[Difference listings]
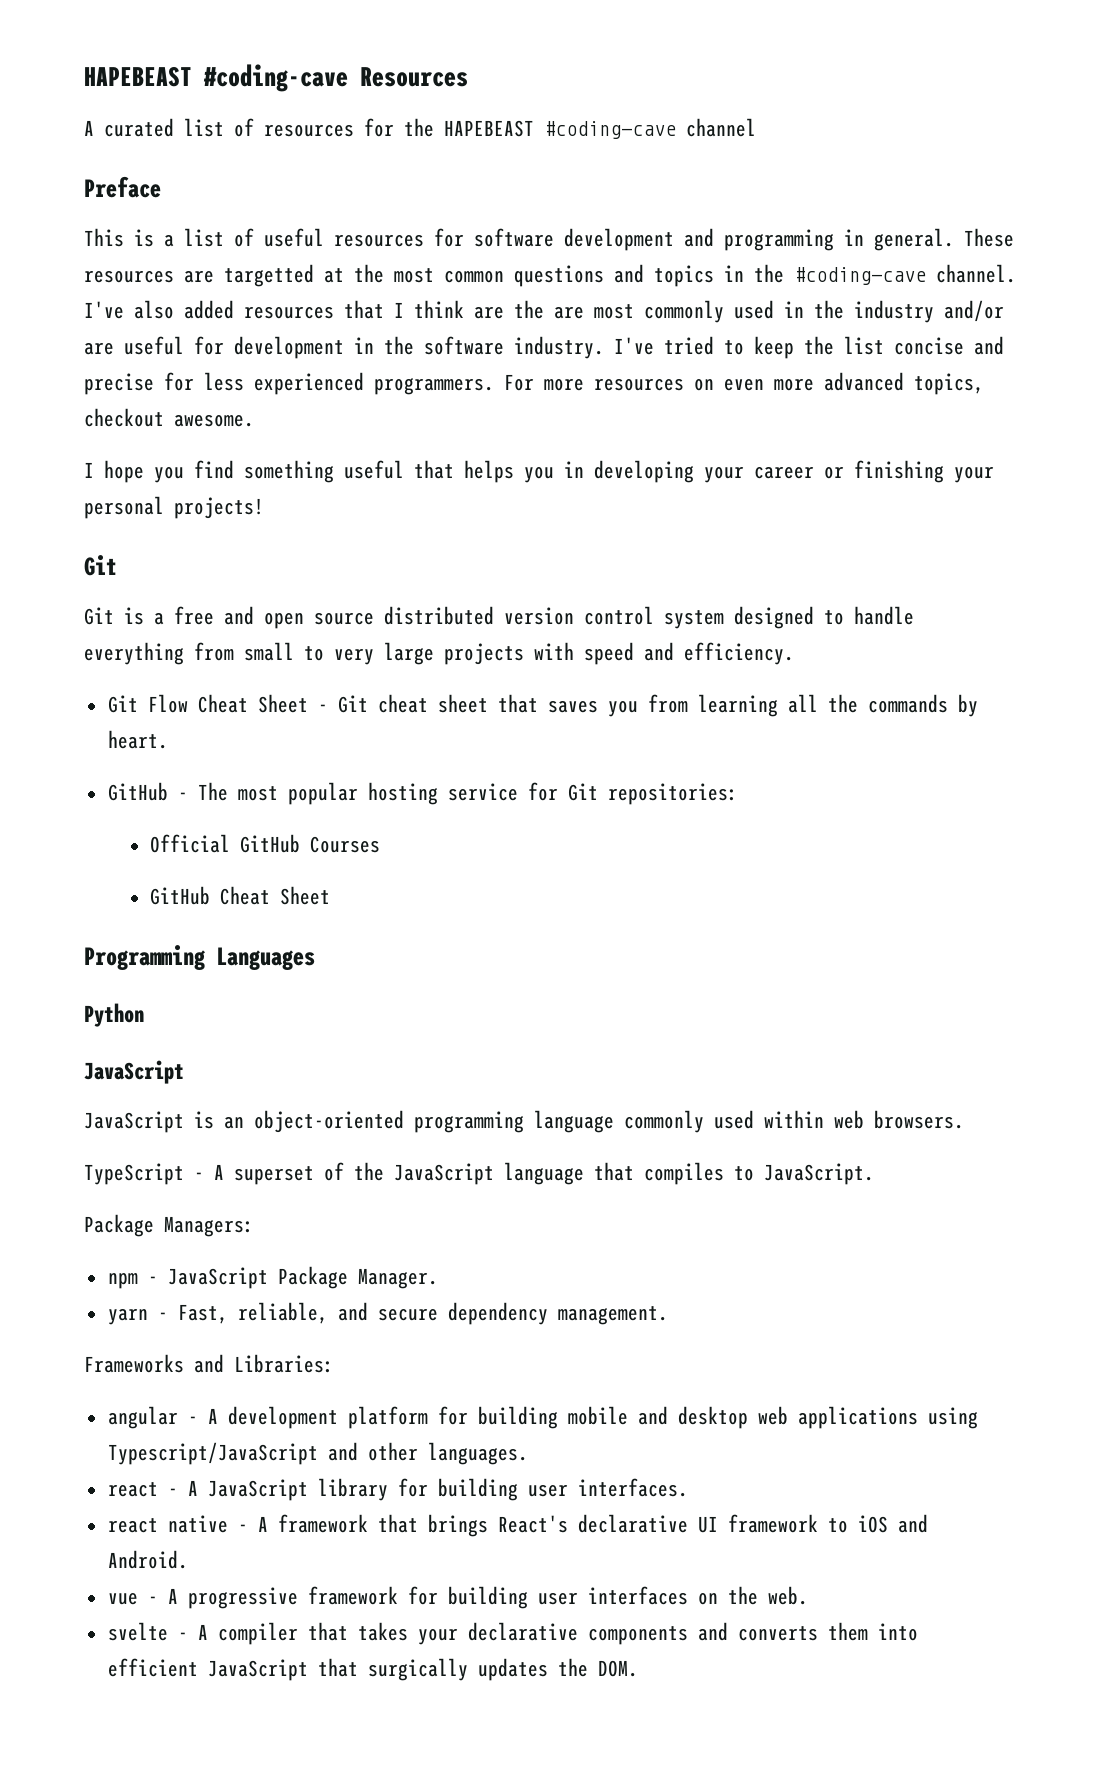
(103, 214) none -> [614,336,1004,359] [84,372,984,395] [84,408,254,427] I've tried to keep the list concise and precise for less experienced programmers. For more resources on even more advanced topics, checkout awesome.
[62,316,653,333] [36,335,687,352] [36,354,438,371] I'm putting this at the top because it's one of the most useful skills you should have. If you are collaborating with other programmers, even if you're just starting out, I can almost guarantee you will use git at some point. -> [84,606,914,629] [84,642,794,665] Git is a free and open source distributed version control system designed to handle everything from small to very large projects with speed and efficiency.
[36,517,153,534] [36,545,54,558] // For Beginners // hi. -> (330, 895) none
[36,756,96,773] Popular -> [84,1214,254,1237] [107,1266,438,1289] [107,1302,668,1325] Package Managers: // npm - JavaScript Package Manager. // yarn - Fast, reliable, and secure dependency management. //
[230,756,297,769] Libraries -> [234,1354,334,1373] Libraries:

PROBLEM DETAILS -> The data needs to be reproduced exactly, please, apart from its pictures.

OUTPUT BELOW ->
(103, 214) none -> [614,336,1004,359] [84,372,984,395] [84,408,254,427] I've tried to keep the list concise and precise for less experienced programmers. For more resources on even more advanced topics, checkout awesome.
[62,316,653,333] [36,335,687,352] [36,354,438,371] I'm putting this at the top because it's one of the most useful skills you should have. If you are collaborating with other programmers, even if you're just starting out, I can almost guarantee you will use git at some point. -> [84,606,914,629] [84,642,794,665] Git is a free and open source distributed version control system designed to handle everything from small to very large projects with speed and efficiency.
[36,517,153,534] [36,545,54,558] // For Beginners // hi. -> (330, 895) none
[36,756,96,773] Popular -> [84,1214,254,1237] [107,1266,438,1289] [107,1302,668,1325] Package Managers: // npm - JavaScript Package Manager. // yarn - Fast, reliable, and secure dependency management. //
[230,756,297,769] Libraries -> [234,1354,334,1373] Libraries:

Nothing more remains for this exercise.